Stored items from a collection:
################

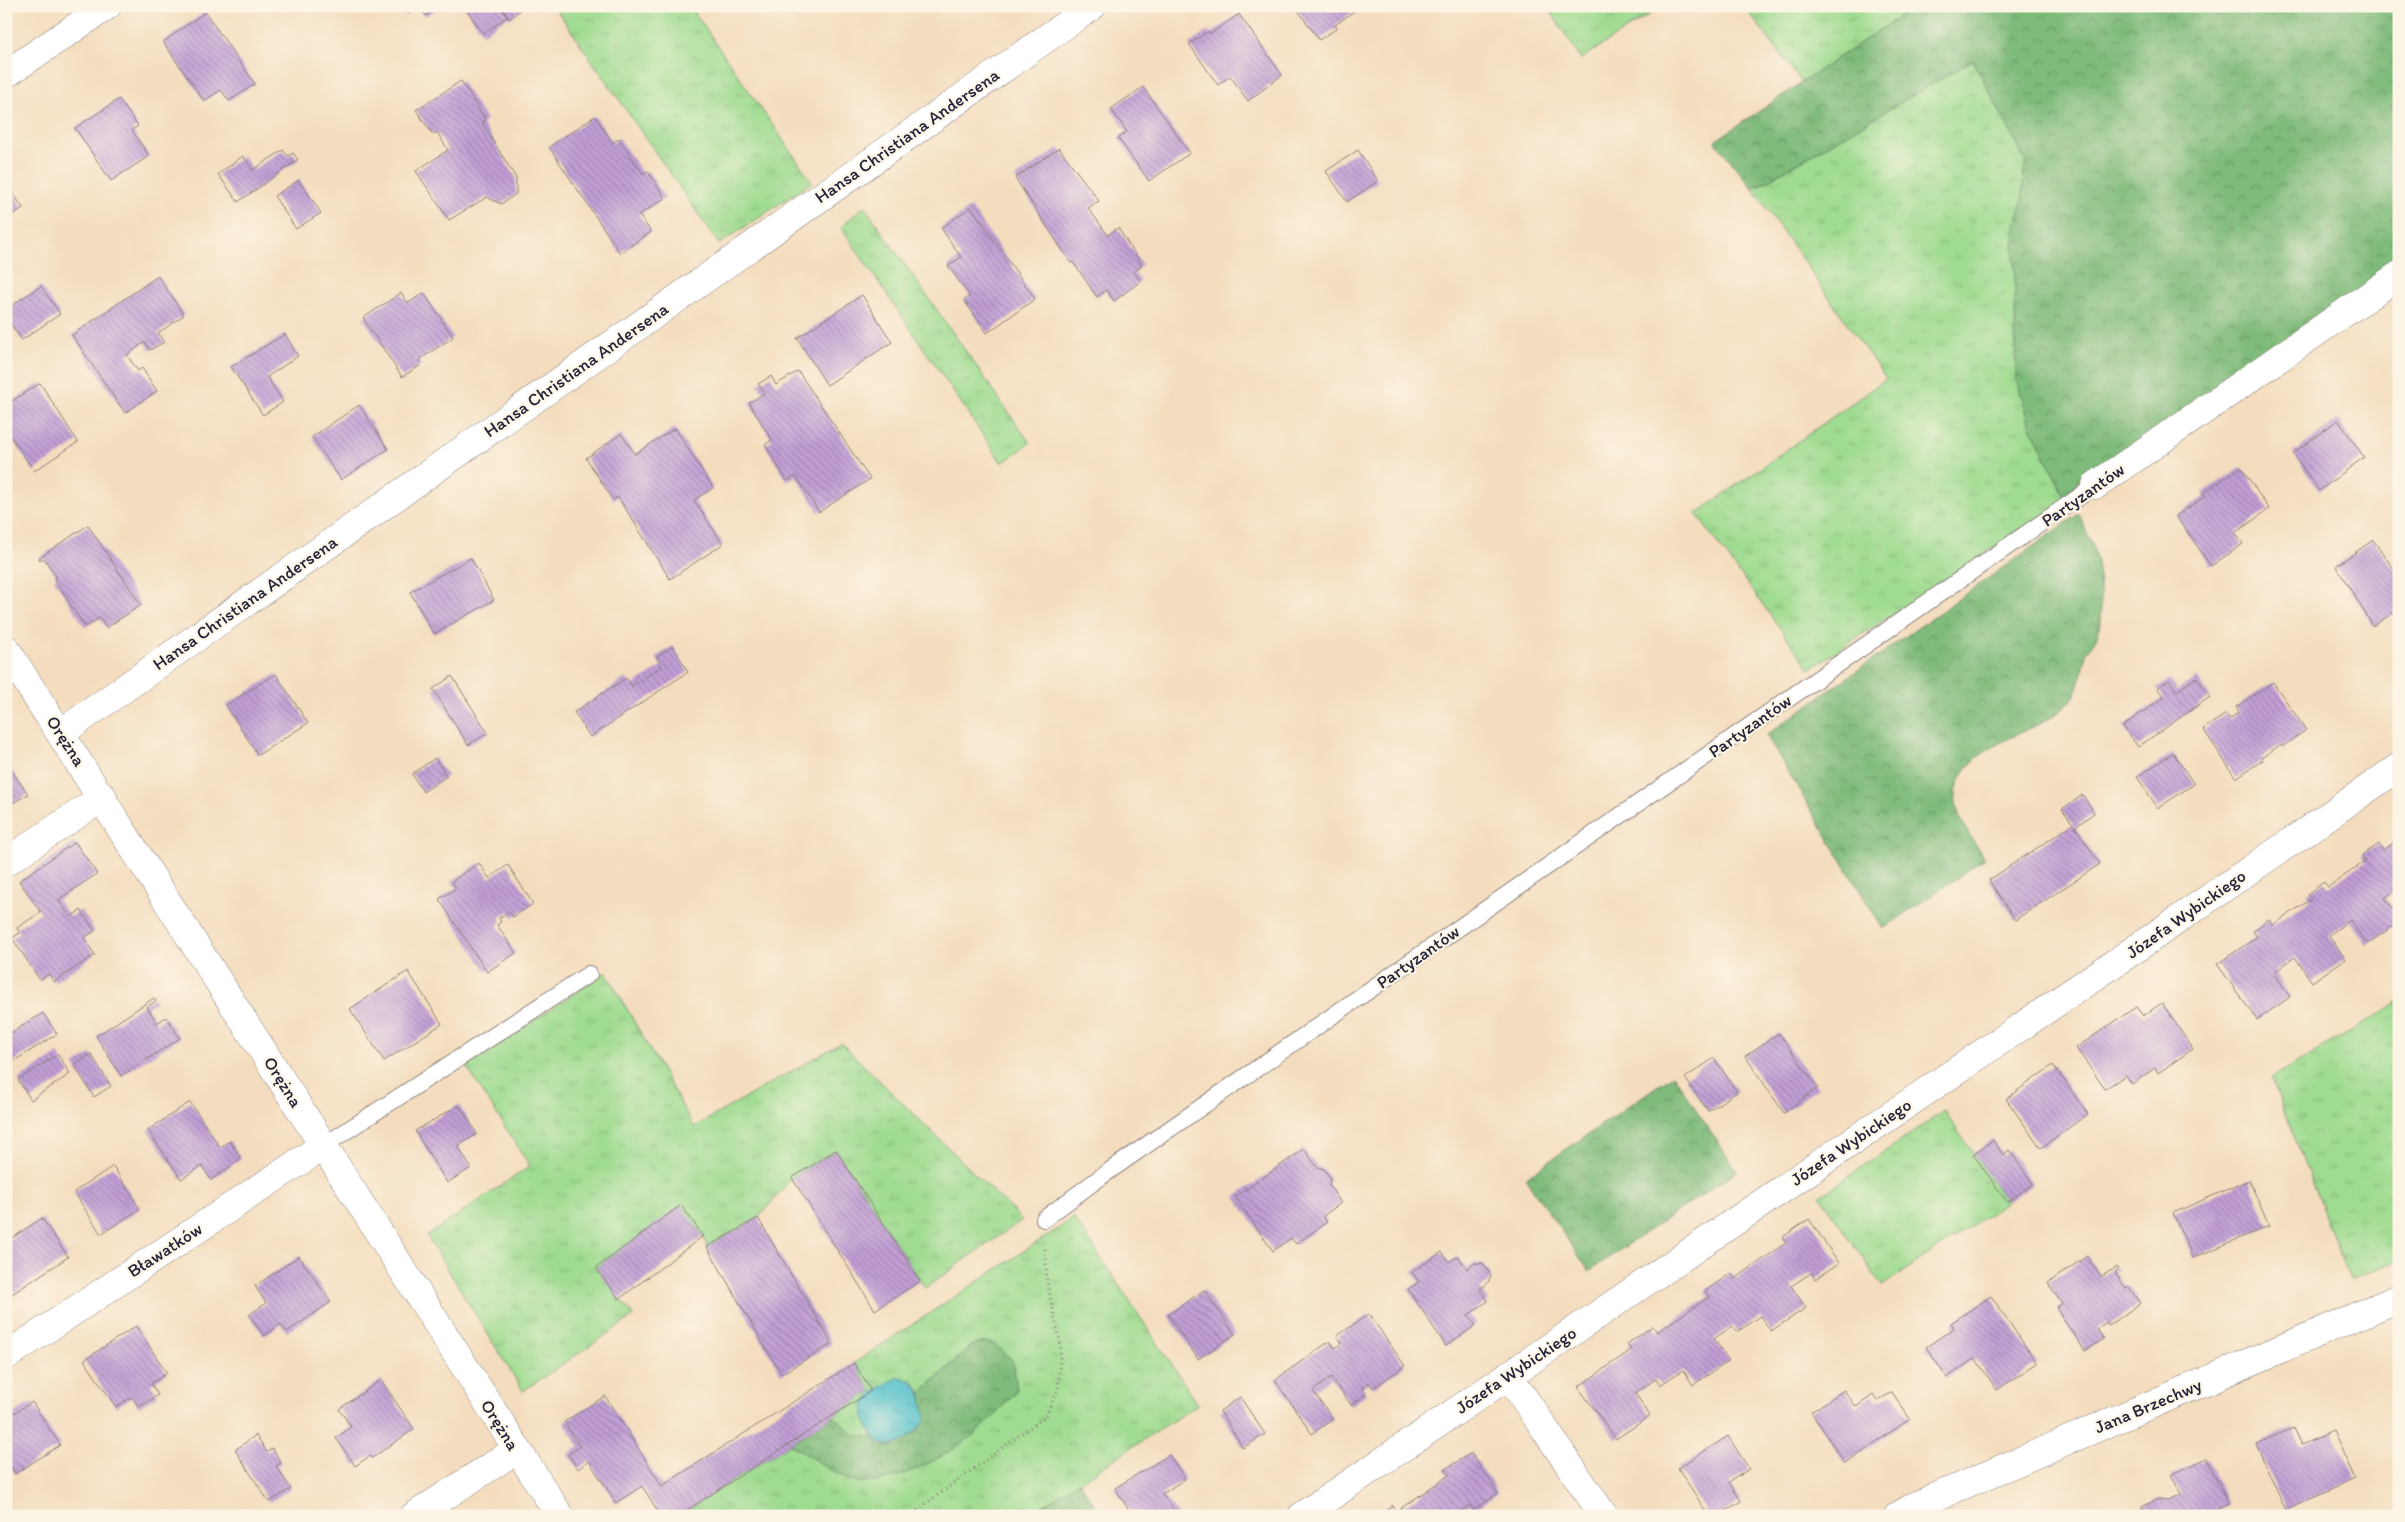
<svg xmlns="http://www.w3.org/2000/svg" width="2405" height="1522" viewBox="0 0 2405 1522" font-family="Itim,sans-serif">
<style>
.grass{fill:url(#grass-tufts);stroke:#607e66}
.forest{fill:url(#forest-crowns);stroke:#506e5a}
.water{fill:url(#water-ripples);stroke:#3c7284}
.building{fill:url(#building-back-hatch)}
.lines{fill:none;stroke-linecap:round;stroke-linejoin:round}
.service-casing{stroke:#8b807c;stroke-width:18}
.minor-casing{stroke:#8b807c;stroke-width:29}
.tertiary-casing{stroke:#8b807c;stroke-width:29}
.path{stroke:#8b807c;stroke-width:3;stroke-dasharray:1 4;stroke-linecap:butt}
.service{stroke:#fff;stroke-width:16}
.minor{stroke:#fff;stroke-width:28}
.tertiary{stroke:#fff;stroke-width:28}
.labels{text-anchor:middle;stroke-width:4.5;stroke-linejoin:round;paint-order:stroke}
.street-label{font-size:18px;fill:#22223b;stroke:#fcf5e5}
</style>
<defs>
<pattern id="grass-tufts" width="24" height="20" patternUnits="userSpaceOnUse" patternTransform="scale(1.25)"><rect width="24" height="20" fill="#9fdb90"/><path d="M3 7l-1-3M5 7V3M7 7l1-3M15 17l-1-3M17 17v-4M19 17l1-3" fill="none" stroke="#89bc7d"/></pattern>
<pattern id="forest-crowns" width="20" height="18" patternUnits="userSpaceOnUse" patternTransform="scale(1.25)"><rect width="20" height="18" fill="#7fbb7a"/><path d="M2 6a3 3 0 1 1 6 0M12 15a3 3 0 1 1 6 0" fill="none" stroke="#689865"/></pattern>
<pattern id="water-ripples" width="26" height="14" patternUnits="userSpaceOnUse" patternTransform="scale(1.25)"><rect width="26" height="14" fill="#55c2cc"/><path d="M2 4q2-2 4 0t4 0M15 11q2-2 4 0t4 0" fill="none" stroke="#4aa6b0"/></pattern>
<pattern id="building-back-hatch" width="6" height="6" patternUnits="userSpaceOnUse" patternTransform="scale(1.25)"><rect width="6" height="6" fill="#c29fd6"/><path d="M-1 5l2 2M0 0l6 6M5-1l2 2" fill="none" stroke="#9d81af"/></pattern>
</defs>
<rect width="100%" height="100%" fill="#fcf5e5"/>
<filter id="ink" filterUnits="userSpaceOnUse"><feTurbulence type="fractalNoise" baseFrequency=".02" numOctaves="2"/><feDisplacementMap in="SourceGraphic" scale="10" xChannelSelector="R" yChannelSelector="G"/><feConvolveMatrix kernelMatrix="1 2 1 2 8 2 1 2 1" color-interpolation-filters="sRGB"/></filter>
<filter id="wash" filterUnits="userSpaceOnUse"><feTurbulence type="fractalNoise" baseFrequency=".0096" numOctaves="4" result="noise"/><feDisplacementMap in="SourceGraphic" scale="20" xChannelSelector="R" yChannelSelector="G"/><feGaussianBlur stdDeviation="1.12" result="paint"/><feColorMatrix in="noise" values="0 0 0 0 0 0 0 0 0 0 0 0 0 0 0 0 0 1.4 0 .05"/><feComposite in="paint" operator="in"/></filter>
<g filter="url(#wash)">
<rect width="100%" height="100%" fill="#f4ddbe"/>
<path class="grass" d="M554 6H690L812 182 719 244Z
M1547 6H1662L1581 59Z
M1744 6H1915L1802 83Z
M1973 60 2025 160 2016 316V378L2031 427 2066 500 1810 669 1696 514 1886 379 1753 189Z
M864 206 1030 443 1002 463 841 227Z
M606 972 694 1127 841 1043 1022 1220 925 1288 836 1150 792 1178 758 1218 707 1247 703 1236 680 1206 596 1268 634 1316 523 1391 427 1236 530 1166 466 1066Z
M2398 1003 2399 1260 2350 1280 2271 1078Z
M1944 1111 2007 1202 1882 1286 1820 1196Z
M1074 1218 1198 1404 1028 1516H678L790 1444 851 1481 972 1345 921 1392 911 1379 866 1401 863 1414 873 1437 855 1435 833 1416 871 1391 854 1363Z"/>
<path class="forest" d="M1915 6H2399V267L2066 500 2031 427 2016 378 2014 236 2022 198 2025 160 1973 60 1753 189 1715 141Z
M2079 514C2084 527 2091 540 2095 553 2100 573 2104 617 2097 636 2095 642 2090 646 2087 652 2079 673 2084 690 2065 707 2033 736 1962 744 1956 794 1953 816 1974 840 1984 859L1883 929 1766 735Z
M1673 1075 1737 1171 1589 1271 1525 1178Z
M985 1342 995 1344 1013 1361 1017 1390C1002 1407 987 1425 968 1439 941 1459 887 1489 852 1481 840 1478 803 1452 790 1444L833 1416 855 1435 873 1437 881 1445 891 1447 916 1433 926 1419 921 1392 973 1345Z
M1079 1481 1102 1516H1028Z"/>
<path class="water" d="M900 1377C922 1382 922 1399 926 1419 908 1443 882 1461 867 1424 864 1417 862 1409 866 1401 871 1390 889 1382 900 1377Z"/>
<g id="blocks">
<path class="building" d="M403 6H418L408 14Z
M419 6H437L438 8 426 16Z
M464 6H500L507 17 483 34Z
M501 6H525L509 19Z
M1295 6H1361L1335 25 1337 28 1319 40Z
M205 12 255 84 229 101 221 90 204 101 163 42Z
M1239 14 1282 75 1248 101 1230 76 1218 85 1189 44 1208 31 1210 34Z
M461 81 486 120 482 123 516 178V194L501 204 487 197 449 220 416 171 448 150 437 132 433 135 416 110Z
M1143 87 1190 153 1149 181 1118 138 1127 132 1111 109Z
M119 99 138 126 132 130 149 156 111 181 75 128Z
M595 116 613 143 619 138 643 174 648 171 665 198 639 215 651 232 620 253 549 147Z
M1059 148 1099 201 1088 208 1108 235 1118 228 1142 265 1134 272 1141 281 1114 301 1106 290 1097 297 1073 262 1071 263 1015 178Z
M283 150 288 156 293 153 298 160 238 202 218 174 243 156 253 170Z
M1358 150 1378 181 1347 202 1326 171Z
M299 180 321 213 296 229 274 196Z
M6 183 23 208 6 219Z
M971 207 1035 299 987 333 964 300 970 296 948 266 961 257 941 228Z
M158 276 184 315 158 333 164 342 150 350 145 342 127 355 138 371 142 368 157 391 125 413 72 335Z
M41 286 60 314 22 340 6 317V309Z
M401 293 408 303 424 293 453 337 419 360 421 365 402 377 363 318Z
M862 295 892 342 827 385 797 338Z
M285 334 298 356 267 377 283 402 263 415 231 367Z
M798 371 870 479 819 512 796 476 787 481 765 445 772 440 749 403 764 393 758 384 771 376 776 385Z
M40 383 78 442 34 471 6 430V405Z
M359 405 388 449 341 480 312 437Z
M2338 420 2364 457 2319 491 2293 453Z
M675 428 713 488 694 500 723 544 670 579 618 497 613 500 586 458 621 434 635 454Z
M2241 467 2269 509 2235 533 2243 544 2211 566 2176 516 2205 496 2203 493Z
M88 525 141 605 106 628 100 618 85 627 54 579 57 577 44 558 40 560 39 558Z
M2373 540 2399 576V609L2373 626 2336 566Z
M471 558 494 600 434 634 410 592Z
M673 646 688 672 590 737 574 712 626 678 632 686 662 666 656 657Z
M276 674 308 723 258 755 226 705Z
M452 676 488 733 468 745 433 689Z
M2197 677 2210 697 2138 747 2123 726 2164 697 2157 688 2169 680 2177 691Z
M2273 682 2306 730 2282 747 2280 745 2261 758 2263 760 2236 778 2203 729 2226 714 2230 719 2239 712 2236 707Z
M2173 753 2194 784 2158 808 2137 777Z
M435 758 447 776 423 792 412 774Z
M6 762 28 794 6 807Z
M2083 795 2094 813 2075 827 2100 864 2015 920 1989 880 2073 824 2062 809Z
M2399 839V888L2385 898 2399 917V922L2367 944 2350 920 2329 935 2345 959 2312 982 2295 957 2274 972 2290 997 2257 1020 2217 964 2257 937 2253 931 2269 919 2273 925 2311 899 2307 894 2324 882 2328 887 2366 861 2362 855 2379 844 2383 850Z
M75 842 97 874 58 900 70 917 81 910 95 931 84 938 95 955 54 982 49 974 40 980 12 938 20 933 17 928 41 912 19 881Z
M479 863 489 878 508 865 533 904 513 917 509 911 499 918 501 922 497 925 516 953 487 972 439 899 456 888 452 881Z
M408 971 442 1024 384 1061 350 1009Z
M154 998 156 1001 147 1007 157 1023 166 1017 180 1038 121 1076 96 1036Z
M2162 1003 2193 1049 2158 1073 2155 1068 2132 1084 2126 1075 2105 1089 2076 1048 2136 1007 2143 1016Z
M43 1013 57 1034 6 1066V1036Z
M1779 1033 1818 1088 1784 1113 1745 1056Z
M58 1054 70 1074 31 1100 18 1080Z
M91 1054 111 1086 94 1097 74 1065Z
M1714 1058 1737 1092 1708 1111 1685 1078Z
M2053 1065 2088 1114 2041 1148 2006 1099Z
M190 1102 220 1147 230 1141 241 1159 211 1180 202 1166 181 1179 148 1130Z
M459 1105 477 1134 458 1146 471 1168 447 1183 415 1131Z
M1993 1140 2003 1155 2009 1150 2033 1184 2007 1202 1973 1154Z
M1304 1149 1317 1167 1324 1169 1330 1178 1329 1185 1341 1203 1323 1216 1327 1222 1296 1244 1291 1238 1273 1251 1235 1197Z
M836 1150 920 1281 875 1310 792 1178Z
M113 1166 140 1209 101 1234 74 1192Z
M2249 1180 2269 1226 2193 1258 2173 1213Z
M681 1205 703 1236 619 1299 596 1268Z
M42 1218 68 1257 6 1298V1242Z
M758 1218 832 1344 781 1374 707 1247Z
M1809 1219 1839 1263 1815 1279 1811 1273 1791 1286 1806 1308 1771 1331 1760 1316 1737 1332 1732 1326 1714 1339 1729 1361 1693 1385 1683 1370 1660 1385 1656 1379 1635 1393 1650 1416 1616 1439 1578 1387 1631 1350 1627 1344 1653 1326 1657 1332 1709 1297 1705 1291 1731 1273 1735 1279 1786 1243 1783 1237Z
M1442 1252 1449 1262 1458 1256 1467 1269 1475 1263 1484 1264 1491 1275 1488 1283 1480 1289 1488 1301 1468 1315 1476 1325 1446 1346 1408 1289 1419 1282 1412 1272Z
M299 1256 331 1302 287 1332 281 1324 264 1336 249 1315 266 1303 255 1286Z
M2087 1256 2101 1277 2116 1267 2118 1269 2114 1272 2126 1288 2128 1286 2140 1303 2109 1326 2107 1323 2097 1329 2104 1339 2085 1351 2056 1308 2062 1304 2048 1283Z
M1204 1290 1235 1334 1198 1359 1168 1315Z
M1991 1296 2037 1363 1997 1390 1975 1358 1947 1378 1926 1347 1954 1328 1951 1323Z
M1369 1314 1405 1366 1373 1388 1369 1382 1362 1387 1366 1394 1351 1405 1331 1377 1313 1391 1333 1419 1312 1434 1275 1380 1330 1341 1335 1348 1342 1343 1337 1336Z
M136 1326 167 1373 151 1384 158 1395 139 1407 132 1397 116 1407 84 1360Z
M854 1363 871 1391 678 1516H661L642 1486 616 1503 589 1461 578 1469 568 1454 580 1447 564 1422 605 1396 662 1486Z
M381 1380 414 1429 372 1458 370 1456 355 1466 336 1438 351 1427 339 1409Z
M1844 1390 1856 1407 1873 1395 1877 1401 1892 1392 1910 1419 1845 1463 1811 1412Z
M1240 1397 1265 1434 1243 1448 1220 1411Z
M32 1402 60 1445 15 1474 6 1459V1418Z
M2293 1428 2301 1445 2333 1431 2355 1479 2286 1510 2256 1444Z
M256 1435 267 1452 272 1448 281 1463 276 1466 291 1489 269 1502 235 1450Z
M1728 1436 1749 1469 1729 1482 1741 1501 1718 1516H1709L1678 1468Z
M1471 1453 1498 1493 1474 1510 1470 1505 1453 1516H1377L1392 1505 1397 1511 1449 1475 1445 1469Z
M1169 1455 1185 1479 1162 1494 1179 1516H1133L1115 1488Z
M2207 1458 2228 1504 2215 1510 2217 1516H2146L2142 1507 2158 1499 2168 1500 2181 1494 2171 1475Z"/>
</g>
</g>
<g filter="url(#ink)">
<use href="#blocks" fill-opacity="0" stroke="#8b807c" stroke-width="1"/>
<g class="lines">
<g class="service-casing">
<path id="service" d="M323 1146 589 974
M1044 1219 1102 1176 2096 485"/>
</g>
<g class="minor-casing">
<path id="minor" d="M6 74 107 6
M2096 485 2399 275
M61 733 1092 6
M6 862 103 797
M6 1356 323 1146
M1508 1375 1604 1516
M414 1516 516 1450
M1302 1516 2147 941 2399 767
M1898 1516 1915 1506 2399 1298"/>
</g>
<g class="tertiary-casing">
<path id="tertiary" d="M6 649 560 1516"/>
</g>
<path class="path" d="M909 1516 1046 1416 1058 1389 1061 1346 1047 1282 1045 1247"/>
<use href="#service" class="service"/>
<use href="#minor" class="minor"/>
<use href="#tertiary" class="tertiary"/>
</g>
</g>
<g class="labels">
<g class="street-label">
<text transform="translate(907 136) rotate(-35)" y="6">Hansa Christiana Andersena</text>
<text transform="translate(576 370) rotate(-35)" y="6">Hansa Christiana Andersena</text>
<text transform="translate(2083 495) rotate(-35)" y="6">Partyzantów</text>
<text transform="translate(245 603) rotate(-35)" y="6">Hansa Christiana Andersena</text>
<text transform="translate(1750 726) rotate(-35)" y="6">Partyzantów</text>
<text transform="translate(66 741) rotate(57)" y="6">Orężna</text>
<text transform="translate(2186 914) rotate(-35)" y="6">Józefa Wybickiego</text>
<text transform="translate(1418 957) rotate(-35)" y="6">Partyzantów</text>
<text transform="translate(283 1082) rotate(58)" y="6">Orężna</text>
<text transform="translate(1851 1142) rotate(-34)" y="6">Józefa Wybickiego</text>
<text transform="translate(165 1250) rotate(-33)" y="6">Bławatków</text>
<text transform="translate(1516 1370) rotate(-34)" y="6">Józefa Wybickiego</text>
<text transform="translate(2148 1406) rotate(-23)" y="6">Jana Brzechwy</text>
<text transform="translate(500 1425) rotate(58)" y="6">Orężna</text>
</g>
</g>
<rect width="2405" height="1522" fill="none" stroke="#fcf5e5" stroke-width="25"/>
</svg>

################

Scan the lines above for "M1471 1453 1498" and for "M414 1516 516 1450". Repeat exactly the line holding each of them and every line in between.

M1471 1453 1498 1493 1474 1510 1470 1505 1453 1516H1377L1392 1505 1397 1511 1449 1475 1445 1469Z
M1169 1455 1185 1479 1162 1494 1179 1516H1133L1115 1488Z
M2207 1458 2228 1504 2215 1510 2217 1516H2146L2142 1507 2158 1499 2168 1500 2181 1494 2171 1475Z"/>
</g>
</g>
<g filter="url(#ink)">
<use href="#blocks" fill-opacity="0" stroke="#8b807c" stroke-width="1"/>
<g class="lines">
<g class="service-casing">
<path id="service" d="M323 1146 589 974
M1044 1219 1102 1176 2096 485"/>
</g>
<g class="minor-casing">
<path id="minor" d="M6 74 107 6
M2096 485 2399 275
M61 733 1092 6
M6 862 103 797
M6 1356 323 1146
M1508 1375 1604 1516
M414 1516 516 1450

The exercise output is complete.